**Texto da página**
Saturday, March 24, 2007

TEMPOS MODERNOS: A INTERVENÇÃO À MODA DO SERRA

Tempos Modernos:
a intervenção à moda do Serra

Maria Laura T. Mayrink-Sabinson


Sou antiga mesmo. Ainda do tempo em que o hoje governador Serra era um
simples docente do Instituto de Economia da Unicamp, recém-chegado de
exílio no Chile. Sou do tempo em que Serra, diante de assembléias da
Adunicamp (naquela época concorridíssimas), mostrava por a mais bê, num
quadro negro cheio de números e contas, que o então governador Paulo
Maluf (ele mesmo, o da intervenção de novembro de 1981) tinha dinheiro,
sim, para nos dar o aumento de salário que pleiteávamos. Sou do tempo
em que o mesmo Serra lutava, com os colegas docentes, contra a
intervenção malufista nas universidades públicas paulistas. Para quem
não viveu esse momento, é bom saber que Maluf destituiu diretores de
unidades e nomeou interventores em seu lugar. Antes ele havia
substituído os representantes do governo no Conselho Diretor (ainda não
havia o Conselho Universitário-Consu) por paus-mandados seus.

**Dados fornecidos**
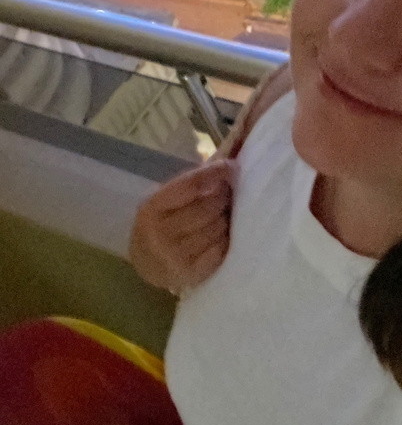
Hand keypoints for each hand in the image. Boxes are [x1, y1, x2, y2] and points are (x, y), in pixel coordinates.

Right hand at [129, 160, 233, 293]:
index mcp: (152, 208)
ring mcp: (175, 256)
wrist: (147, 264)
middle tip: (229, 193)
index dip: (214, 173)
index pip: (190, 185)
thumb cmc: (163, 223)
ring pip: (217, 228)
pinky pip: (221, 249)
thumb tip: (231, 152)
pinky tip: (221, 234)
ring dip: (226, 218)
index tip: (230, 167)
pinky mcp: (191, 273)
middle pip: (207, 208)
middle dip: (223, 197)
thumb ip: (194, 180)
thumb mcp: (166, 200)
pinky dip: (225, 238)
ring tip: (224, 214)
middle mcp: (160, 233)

---

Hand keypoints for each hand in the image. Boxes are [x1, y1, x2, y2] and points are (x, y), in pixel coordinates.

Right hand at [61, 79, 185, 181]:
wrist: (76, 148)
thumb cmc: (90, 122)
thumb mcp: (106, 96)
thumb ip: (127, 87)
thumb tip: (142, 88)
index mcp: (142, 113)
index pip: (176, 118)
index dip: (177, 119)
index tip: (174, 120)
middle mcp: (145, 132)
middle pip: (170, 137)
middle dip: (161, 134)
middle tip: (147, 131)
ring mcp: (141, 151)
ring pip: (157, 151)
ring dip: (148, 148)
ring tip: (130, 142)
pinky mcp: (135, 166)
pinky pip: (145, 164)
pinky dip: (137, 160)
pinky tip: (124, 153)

**Instruções das tarefas**
1 - Transcreva, do texto sobre a intervenção à moda do Serra, o trecho que se abre com as palavras que contêm "Sou antiga mesmo." e se fecha com "por paus-mandados seus.".
2 - Segundo o texto sobre a intervenção à moda do Serra, de qual instituto Serra era docente quando chegou do exílio no Chile?
3 - Prossiga com o texto sobre a intervenção à moda do Serra a partir do ponto em que ele termina.
Os dados são um material à parte, sem relação com o texto.

**Respostas**
1 -
Sou antiga mesmo. Ainda do tempo em que o hoje governador Serra era um
simples docente do Instituto de Economia da Unicamp, recém-chegado de
exílio no Chile. Sou do tempo em que Serra, diante de assembléias da
Adunicamp (naquela época concorridíssimas), mostrava por a mais bê, num
quadro negro cheio de números e contas, que o então governador Paulo
Maluf (ele mesmo, o da intervenção de novembro de 1981) tinha dinheiro,
sim, para nos dar o aumento de salário que pleiteávamos. Sou do tempo
em que o mesmo Serra lutava, com os colegas docentes, contra a
intervenção malufista nas universidades públicas paulistas. Para quem
não viveu esse momento, é bom saber que Maluf destituiu diretores de
unidades e nomeou interventores em seu lugar. Antes ele havia
substituído os representantes do governo no Conselho Diretor (ainda não
havia o Conselho Universitário-Consu) por paus-mandados seus.

2 - Do Instituto de Economia da Unicamp.

3 -
Sou do tempo em que Pinotti virou reitor da Unicamp, apesar de ser o
11º em lista montada a partir de consulta feita à comunidade. Na época,
apesar de grávida, passei a tarde da sexta-feira pré-Carnaval no pátio
diante da Reitoria. Junto a algumas dezenas de docentes e funcionários,
tentávamos sensibilizar o conselho a respeitar o desejo da comunidade
de ter Paulo Freire como reitor. Não funcionou. Em jogo de cartas
marcadas não se mexe. O governador Maluf escolheu o seu favorito alçado
a primeiro da lista pelo Conselho Diretor.
O governador eleito que o sucedeu, Franco Montoro, teve a assessoria de
Serra para provar por bê mais a que o dinheiro que antes dava o aumento
já não dava mais... O que mostra que, dependendo do lado pelo qual se
olha, vê-se o que se quer ver... e que os mesmos números servem a
quaisquer propósitos.
Sou do tempo em que nas manifestações por aumento salarial, em São
Paulo, se corria dos cavalos do Quércia, sucessor de Montoro no governo
estadual... Sou do tempo do SOS Unicamp, que acabou por derrotar a
intransigência quercista de repassar às universidades o gatilho
salarial imprescindível diante da inflação galopante e de manter as
universidades à mingua. O amplo movimento de intelectuais conquistou a
sociedade para a causa da Universidade Pública, gratuita, laica, de
qualidade, e em que a pesquisa, o ensino e a extensão eram um tripé
indissociável.
Foi a época da conquista da “autonomia”. Qual “autonomia”? As opiniões
são variadas... Naqueles tempos a Fapesp financiava pesquisas e não
empresas. Aliás, sou de uma época em que a Fapesp só financiava
pesquisadores do próprio Estado de São Paulo. Ainda não financiava a
fabricação de máquinas de passar roupa de tanta utilidade para os
pobres deste país a um módico custo de 3.500 reais...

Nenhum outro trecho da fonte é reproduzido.